Monday, 7 January 2019
Hall 4 (Phoenix Convention Center - West and North Buildings)
Timothy M. Lahmers, Univ. of Arizona, Tucson, AZ; and P. Hazenberg, H. V. Gupta, C. L. Castro, D. J. Gochis, A. L. Dugger, D. N. Yates, L. K. Read, L. Karsten, Y. H. Wang, R. J. Zamora, and B. Cosgrove
The NOAA National Water Model (NWM), operated by the NOAA National Weather Service (NWS) Office of Water Prediction (NWS/OWP), is an operational system, which provides hydrologic guidance throughout the Contiguous United States (CONUS). Based on the WRF-Hydro model architecture developed by the National Center for Atmospheric Research (NCAR), the NWM as it is currently configured does not explicitly resolve infiltration from ephemeral channels into the underlying unsaturated soil layers. Channel infiltration is an important source of groundwater recharge and can be a significant component of the water budget in the region. As a result of this limitation, the NWM has difficulty simulating low water conditions in many basins in the southwest CONUS, despite multiple iterations of calibration. Previous work by Lahmers et al. (2018, manuscript submitted to J. Hydromet.) demonstrated the value added of a conceptual channel infiltration function, based on that of the KINEROS2 semi-distributed hydrologic model, for streamflow forecasts from NWM v1.1 in four basins in Arizona.

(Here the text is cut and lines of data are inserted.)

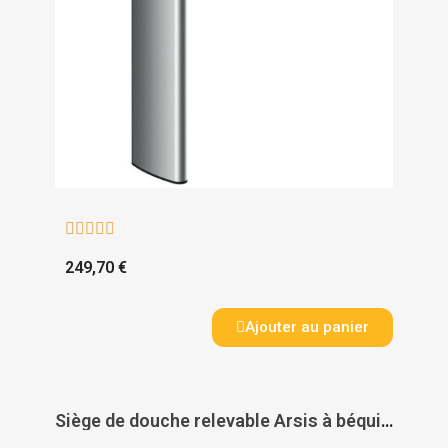





249,70 €
Ajouter au panier
Siège de douche relevable Arsis à béquille automatique - PELLET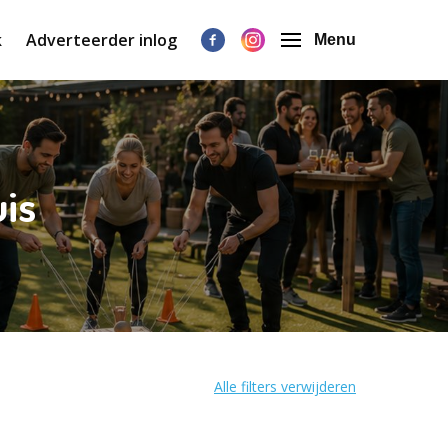
k
Adverteerder inlog
Menu
uis
Alle filters verwijderen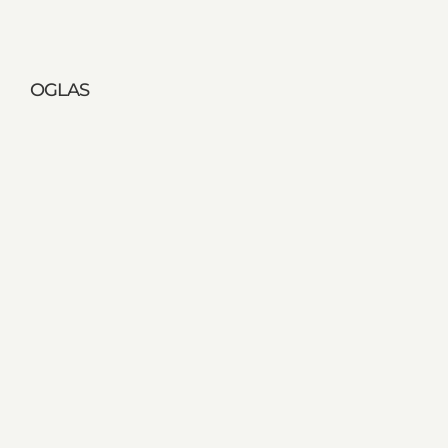
OGLAS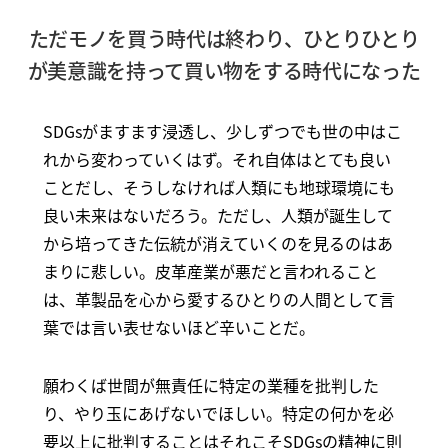
ただモノを買う時代は終わり、ひとりひとり
が美意識を持って買い物をする時代になった
SDGsがますます浸透し、少しずつでも世の中はこ
れから変わっていくはず。それ自体はとても良い
ことだし、そうしなければ人類にも地球環境にも
良い未来はないだろう。ただし、人類が誕生して
から培ってきた伝統が消えていくのを見るのはあ
まりに悲しい。皮革産業が悪だと言われること
は、革製品を心から愛するひとりの人間として言
葉では言い表せないほど辛いことだ。
願わくば世間が無責任に特定の業種を批判した
り、やり玉にあげないでほしい。特定の何かを必
要以上に批判することはそれこそSDGsの精神に則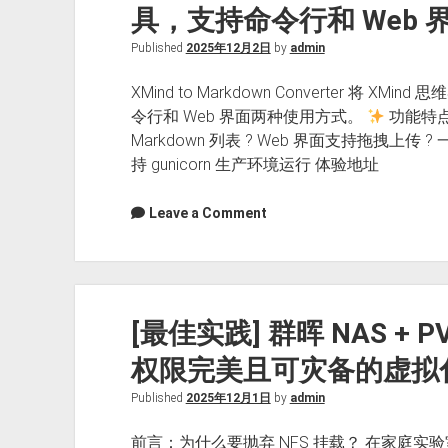
具，支持命令行和 Web
南
Published
2025年12月2日
by
admin
XMind to Markdown Converter 将 X
令行和 Web 界面两种使用方式。
功能特点
Markdown 列表 ? Web 界面支持拖拽上传 ?
持 gunicorn 生产环境运行 体验地址
Leave a Comment
[最佳实践] 群晖 NAS + P
权限完美且可灾备的虚拟
Published
2025年12月1日
by
admin
前言：为什么要抛弃 NFS 挂载？ 在家庭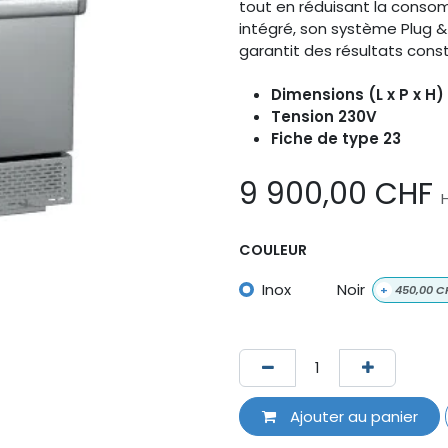
tout en réduisant la conso
intégré, son système Plug &
garantit des résultats cons
Dimensions (L x P x H)
Tension 230V
Fiche de type 23
9 900,00
CHF
COULEUR
Inox
Noir
+
450,00
C
Ajouter au panier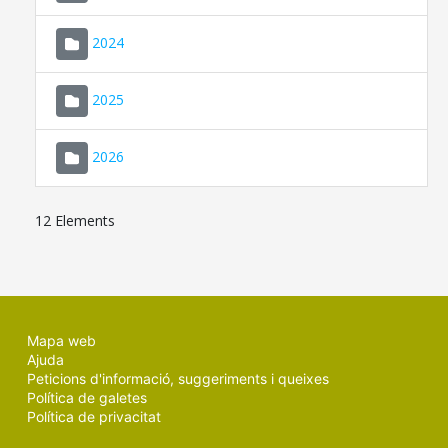
2024
2025
2026
12 Elements
Mapa web
Ajuda
Peticions d'informació, suggeriments i queixes
Política de galetes
Política de privacitat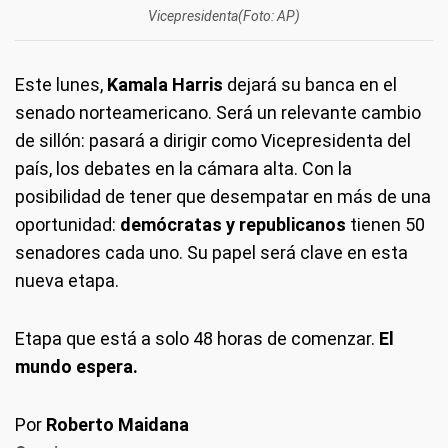
Vicepresidenta(Foto: AP)
Este lunes,
Kamala Harris
dejará su banca en el
senado norteamericano. Será un relevante cambio
de sillón: pasará a dirigir como Vicepresidenta del
país, los debates en la cámara alta. Con la
posibilidad de tener que desempatar en más de una
oportunidad:
demócratas y republicanos
tienen 50
senadores cada uno. Su papel será clave en esta
nueva etapa.
Etapa que está a solo 48 horas de comenzar.
El
mundo espera.
Por
Roberto Maidana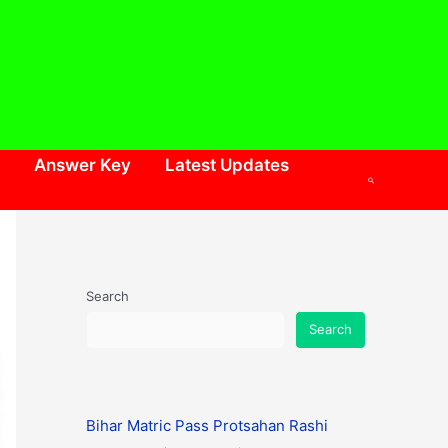
Answer Key
Latest Updates
Search
Search
Search
Bihar Matric Pass Protsahan Rashi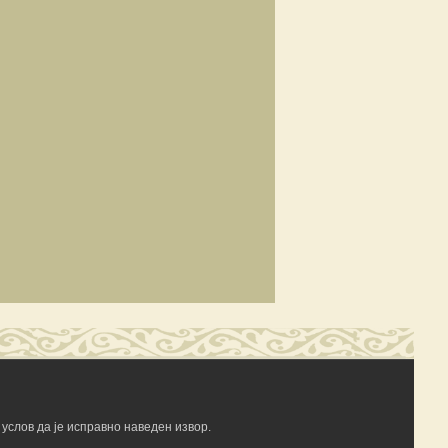
услов да је исправно наведен извор.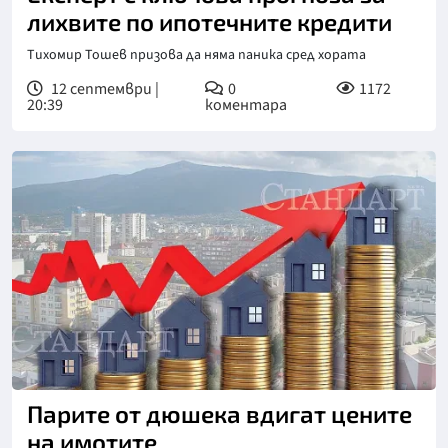
лихвите по ипотечните кредити
Тихомир Тошев призова да няма паника сред хората
12 септември |
0
1172
20:39
коментара
Парите от дюшека вдигат цените
на имотите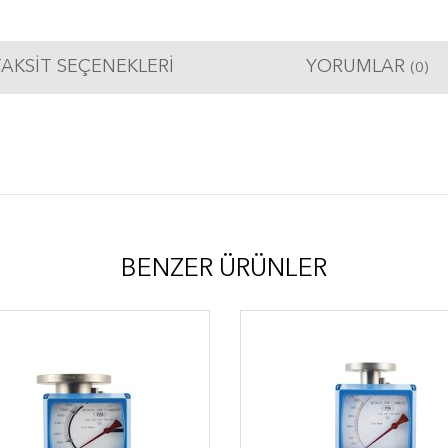
AKSIT SEÇENEKLERI
YORUMLAR
(0)
BENZER ÜRÜNLER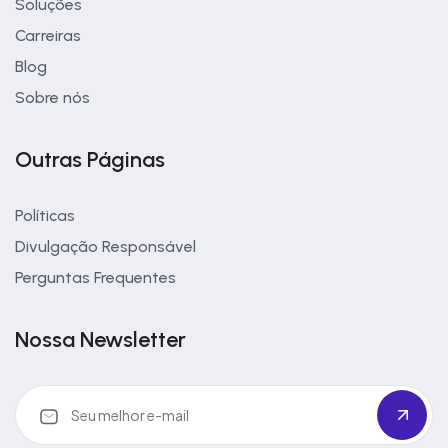
Soluções
Carreiras
Blog
Sobre nós
Outras Páginas
Políticas
Divulgação Responsável
Perguntas Frequentes
Nossa Newsletter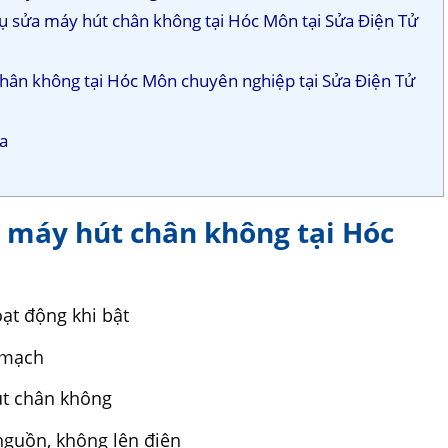
 vụ sửa máy hút chân không tại Hóc Môn tại Sửa Điện Tử
 chân không tại Hóc Môn chuyên nghiệp tại Sửa Điện Tử
sa
a máy hút chân không tại Hóc
ạt động khi bật
 mạch
út chân không
nguồn, không lên điện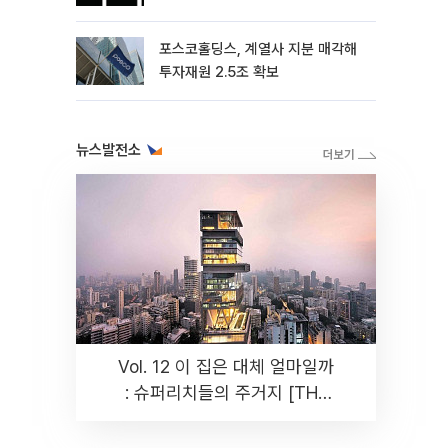
포스코홀딩스, 계열사 지분 매각해
투자재원 2.5조 확보
뉴스발전소
Vol. 12 이 집은 대체 얼마일까
: 슈퍼리치들의 주거지 [THE
RARE]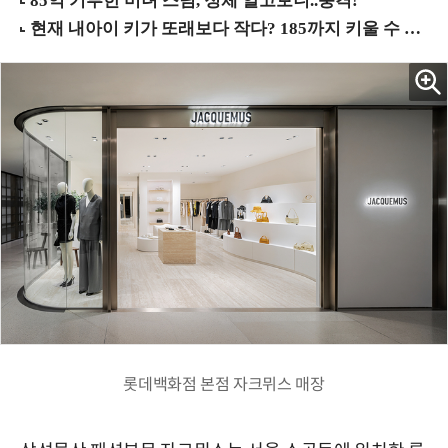
롯데백화점 본점 자크뮈스 매장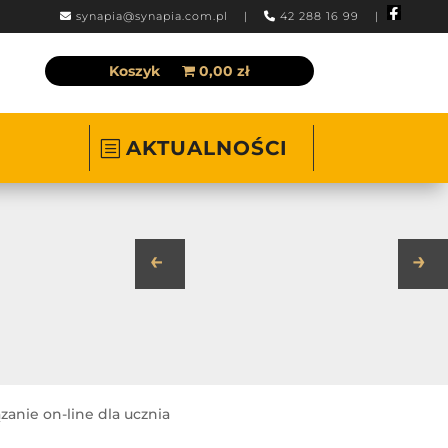
synapia@synapia.com.pl
|
42 288 16 99 |
Koszyk
0,00 zł
AKTUALNOŚCI
←
→
nie on-line dla ucznia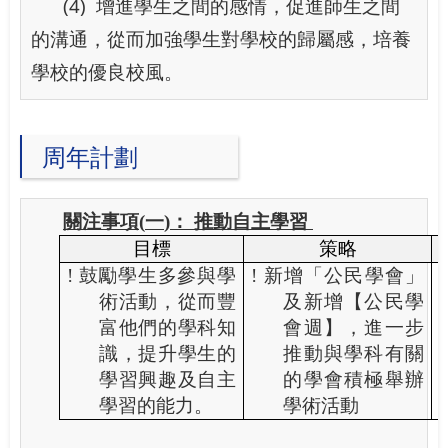
(4)
增進學生之間的感情，促進師生之間
的溝通，從而加強學生對學校的歸屬感，培養
學校的優良校風。
周年計劃
關注事項
(
一
)
： 推動自主學習
目標
策略
!
鼓勵學生多參與學
!
新增「公民學會」
!
術活動，從而豐
及新增【公民學
富他們的學科知
會週】，進一步
!
識，提升學生的
推動與學科有關
學習興趣及自主
的學會積極舉辦
學習的能力。
學術活動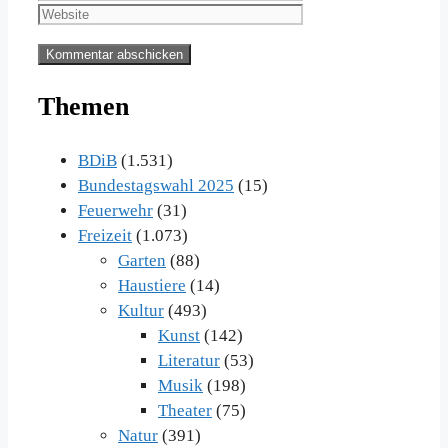
Adresse
Themen
BDiB
(1.531)
Bundestagswahl 2025
(15)
Feuerwehr
(31)
Freizeit
(1.073)
Garten
(88)
Haustiere
(14)
Kultur
(493)
Kunst
(142)
Literatur
(53)
Musik
(198)
Theater
(75)
Natur
(391)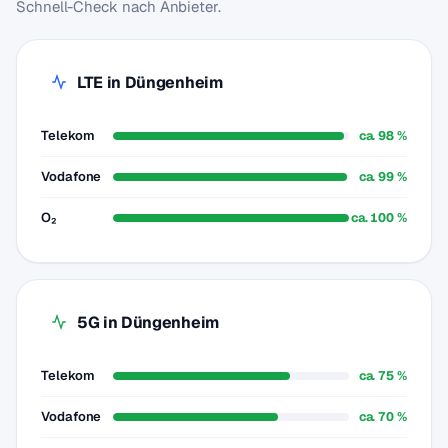
Schnell-Check nach Anbieter.
LTE in Düngenheim
Telekom
ca. 98 %
Vodafone
ca. 99 %
O₂
ca. 100 %
5G in Düngenheim
Telekom
ca. 75 %
Vodafone
ca. 70 %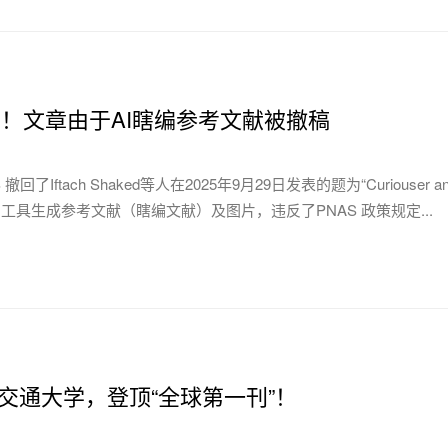
例！文章由于AI瞎编参考文献被撤稿
了Iftach Shaked等人在2025年9月29日发表的题为“Curiouser and curious
工具生成参考文献（瞎编文献）及图片，违反了PNAS 政策规定...
！上海交通大学，登顶“全球第一刊”！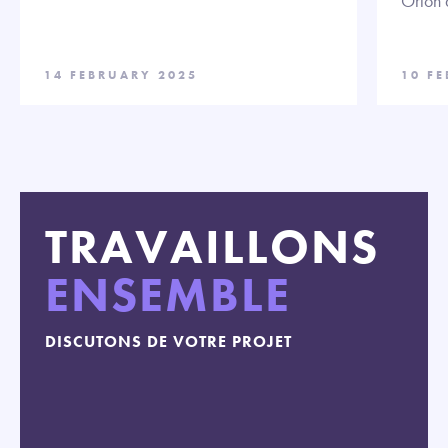
Orion 
14 FEBRUARY 2025
10 F
TRAVAILLONS
ENSEMBLE
DISCUTONS DE VOTRE PROJET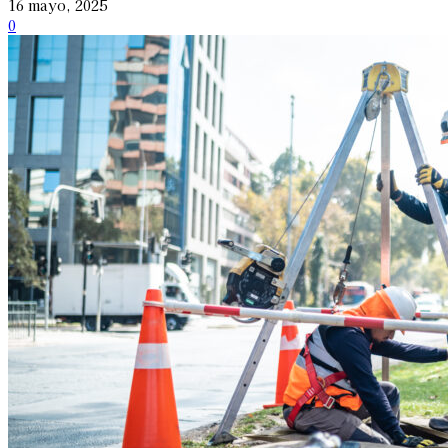
16 mayo, 2025
0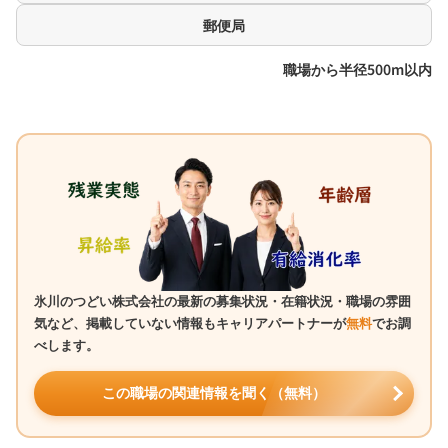
郵便局
職場から半径500m以内
氷川のつどい株式会社の最新の募集状況・在籍状況・職場の雰囲
気など、掲載していない情報もキャリアパートナーが
無料
でお調
べします。
この職場の関連情報を聞く（無料）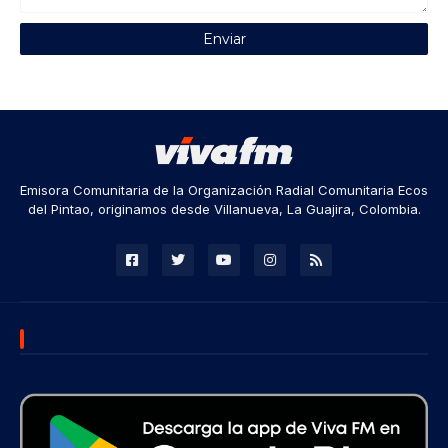
Emisora Comunitaria de la Organización Radial Comunitaria Ecos
del Pintao, originamos desde Villanueva, La Guajira, Colombia.
DESCARGA NUESTRA APP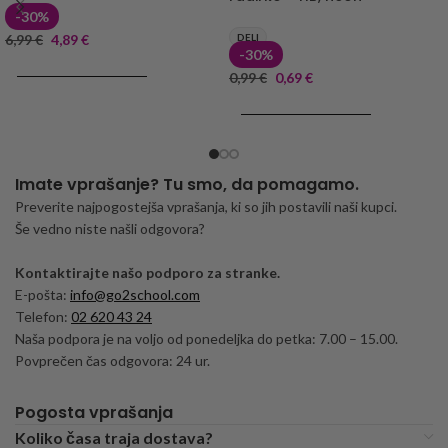
-30%
6,99
€
4,89
€
DELI
-30%
DODAJ V KOŠARICO
0,99
€
0,69
€
DODAJ V KOŠARICO
Imate vprašanje? Tu smo, da pomagamo.
Preverite najpogostejša vprašanja, ki so jih postavili naši kupci.
Še vedno niste našli odgovora?
Kontaktirajte našo podporo za stranke.
E-pošta:
info@go2school.com
Telefon:
02 620 43 24
Naša podpora je na voljo od ponedeljka do petka: 7.00 – 15.00.
Povprečen čas odgovora: 24 ur.
Pogosta vprašanja
Koliko časa traja dostava?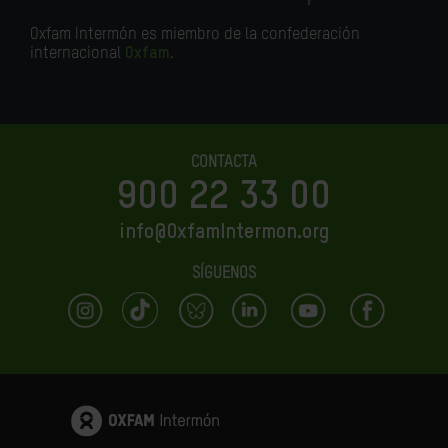
Oxfam Intermón es miembro de la confederación
internacional
Oxfam
.
CONTACTA
900 22 33 00
info@OxfamIntermon.org
SÍGUENOS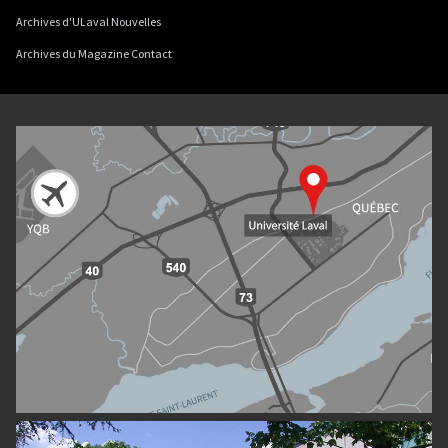
Archives d'ULaval Nouvelles
Archives du Magazine Contact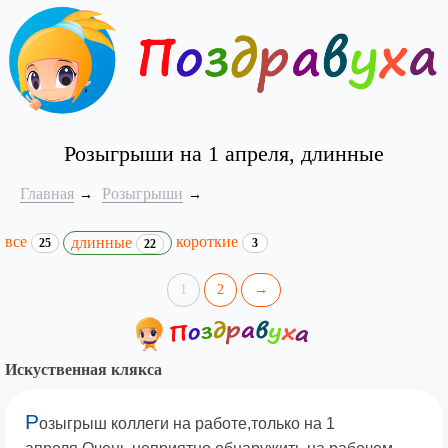
Розыгрыши на 1 апреля, длинные
Главная
Розыгрыши
все
короткие
длинные
25
3
22
1
2
→
Искуственная клякса
Р
озыгрыш коллеги на работе,только на 1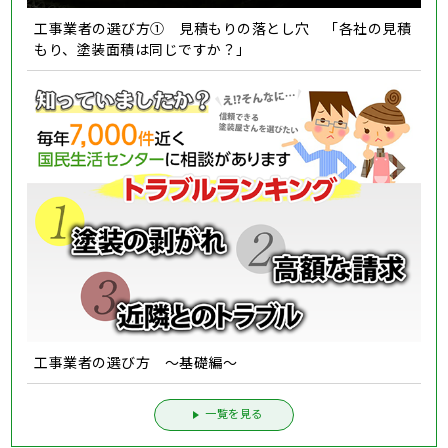
工事業者の選び方① 見積もりの落とし穴 「各社の見積
もり、塗装面積は同じですか？」
工事業者の選び方 ～基礎編～
一覧を見る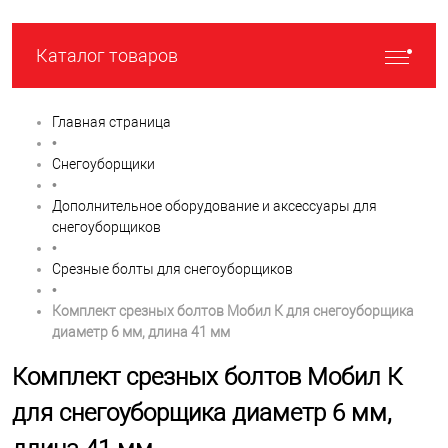
Каталог товаров
Главная страница
•
Снегоуборщики
•
Дополнительное оборудование и аксессуары для
cнегоуборщиков
•
Срезные болты для снегоуборщиков
•
Комплект срезных болтов Мобил К для снегоуборщика
диаметр 6 мм, длина 41 мм
Комплект срезных болтов Мобил К
для снегоуборщика диаметр 6 мм,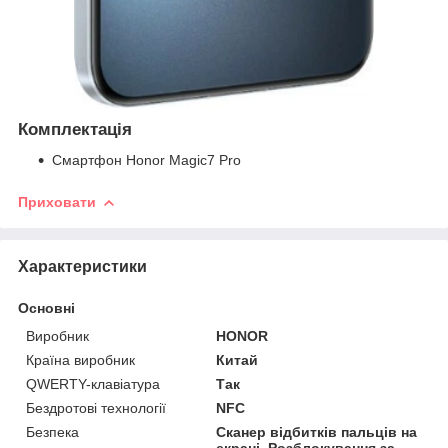
Комплектація
Смартфон Honor Magic7 Pro
Приховати
Характеристики
Основні
Виробник
HONOR
Країна виробник
Китай
QWERTY-клавіатура
Так
Бездротові технології
NFC
Безпека
Сканер відбитків пальців на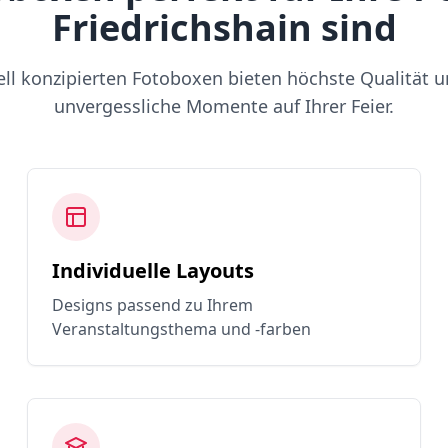
Friedrichshain sind
ell konzipierten Fotoboxen bieten höchste Qualität u
unvergessliche Momente auf Ihrer Feier.
Individuelle Layouts
Designs passend zu Ihrem
Veranstaltungsthema und -farben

NWM v1.2, with an added channel infiltration function, is calibrated in 50 basins around the western CONUS. As in previous NWM development work, model calibration utilizes 500 iterations of the Dynamically Dimensioned Search algorithm, optimizing the model using the Kling-Gupta Efficiency (KGE) statistic for hourly streamflow. The model is forced with regridded NLDAS-2 atmospheric variables and NCEP Stage-IV precipitation. Our results and analysis consider 1) performance of the calibrated NWM with channel infiltration around the western CONUS and limits of the calibration configuration, 2) interchangeability of calibrated parameters to basins within the same eco-region, and 3) fidelity of other model states (soil moisture and evapotranspiration) compared to observations. Results suggest that the calibrated model with channel infiltration is able to realistically reproduce the hydrologic responses in both the calibration and validation periods in basins around the southwest CONUS; however, some basins are subject to forcing precipitation errors. This testing of the NWM v1.2 calibration methods and evaluation of model states may be used to inform further development of WRF-Hydro for both operational and experimental purposes.